- _Passage to read_
As an example of keyword selection in the embodiment, a keyword associated with the viewing document is selected based on the corrected degree of interest obtained by multiplying the degree of interest on the client side by the degree of service interest in the service providing site and the number of appearances in the viewing document to correct the degree of interest on the client side as illustrated in FIG. 12. A term highest in the corrected degree of interest is “Seafood,” and the term “Seafood” is selected as the keyword associated with the viewing document. Since the term “Seafood” is the highest value obtained by multiplying the degree of interest on the client side by the degree of service interest in the service providing site and the number of appearances in the viewing document, it can be said that the term is appropriate as the keyword associated with the viewing document.
The parameter of the degree of service interest in the service providing site used in an arithmetic expression to correct the degree of interest on the client side is not limited to the value of the degree of service interest itself as mentioned above. For example, it may be a parameter as a radical root such as the square root or cube root of the degree of service interest in the service providing site. In any case, the arithmetic expression is not limited to that mentioned above as long as the feature of each term on the service providing site can be corrected to reflect the feature of the term on the service providing site in the degree of interest on the client side. Further, the number of appearances in the viewing document used to calculate the corrected degree of interest may be the number of actual appearances in the viewing document, or an appearance frequency as the number of appearances of each term calculated from the number of appearances of all terms appearing in the viewing document may be used. Any of the parameters may be used as long as the appearance tendency of each term appearing in the viewing document can be weighted.
<Anther Embodiment of Selecting Keyword>
Any embodiment other than that of correcting the degree of interest on the client side using the degree of service interest in the service providing site will be described. In the first embodiment, the degree of service interest is calculated based on the second database 104. However, for example, the degree of service interest calculated based on the service providing site database 100 may be applied. Since the service providing site database 100 is generated by clustering based directly on the service providing sites, each term which is specific to each service providing site but does not appear in the first database 103 can be covered.
The keyword selection section 106 of the information processing apparatus 1 can be implemented by the CPU 10 reading and executing databases or the like stored in the HDD 12 based on a predetermined keyword selecting program stored in the memory 11 to store data after being subjected to arithmetic processing or the like temporarily in the memory 11, or store the data in the HDD 12 or the like.
As described above, a term high in relevance to the viewing document can be selected as a keyword.
FIG. 13 is an example of a flowchart of the service providing site identifying section according to the embodiment of the present invention.

- _Stored data_
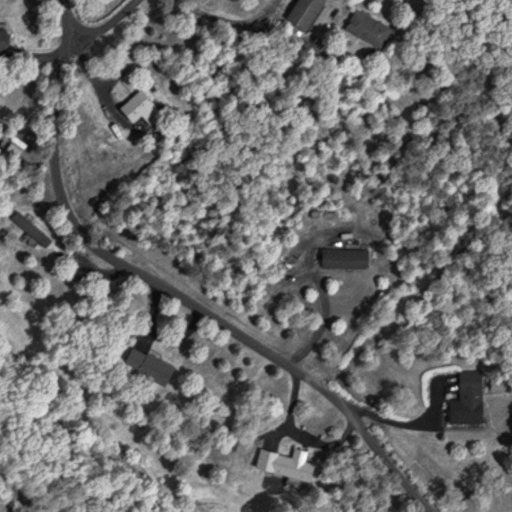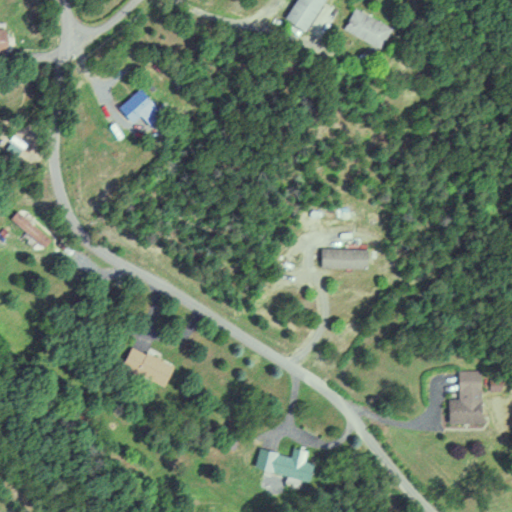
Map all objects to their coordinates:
building: (298, 11)
building: (364, 27)
building: (136, 107)
building: (26, 227)
building: (341, 257)
road: (168, 290)
building: (144, 364)
building: (462, 398)
building: (281, 462)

- _What to do_
**A.** Print the portion of the passage on keyword selection starting with "As an example" and going on through "appropriate as the keyword associated with the viewing document.".
**B.** Decide whether each statement below agrees with the passage on keyword selection, answering yes or no and quoting the words of the passage that decide it: (i) The term selected as the keyword associated with the viewing document is "Seafood." (ii) The parameter of the degree of service interest used to correct the degree of interest on the client side must be the value of the degree of service interest itself. (iii) The service providing site database 100 is generated by clustering based directly on the service providing sites.

- _Replies_
**A.**
As an example of keyword selection in the embodiment, a keyword associated with the viewing document is selected based on the corrected degree of interest obtained by multiplying the degree of interest on the client side by the degree of service interest in the service providing site and the number of appearances in the viewing document to correct the degree of interest on the client side as illustrated in FIG. 12. A term highest in the corrected degree of interest is “Seafood,” and the term “Seafood” is selected as the keyword associated with the viewing document. Since the term “Seafood” is the highest value obtained by multiplying the degree of interest on the client side by the degree of service interest in the service providing site and the number of appearances in the viewing document, it can be said that the term is appropriate as the keyword associated with the viewing document.

**B.**
(i) Yes: "the term “Seafood” is selected as the keyword associated with the viewing document."
(ii) No: "is not limited to the value of the degree of service interest itself as mentioned above."
(iii) Yes: "the service providing site database 100 is generated by clustering based directly on the service providing sites."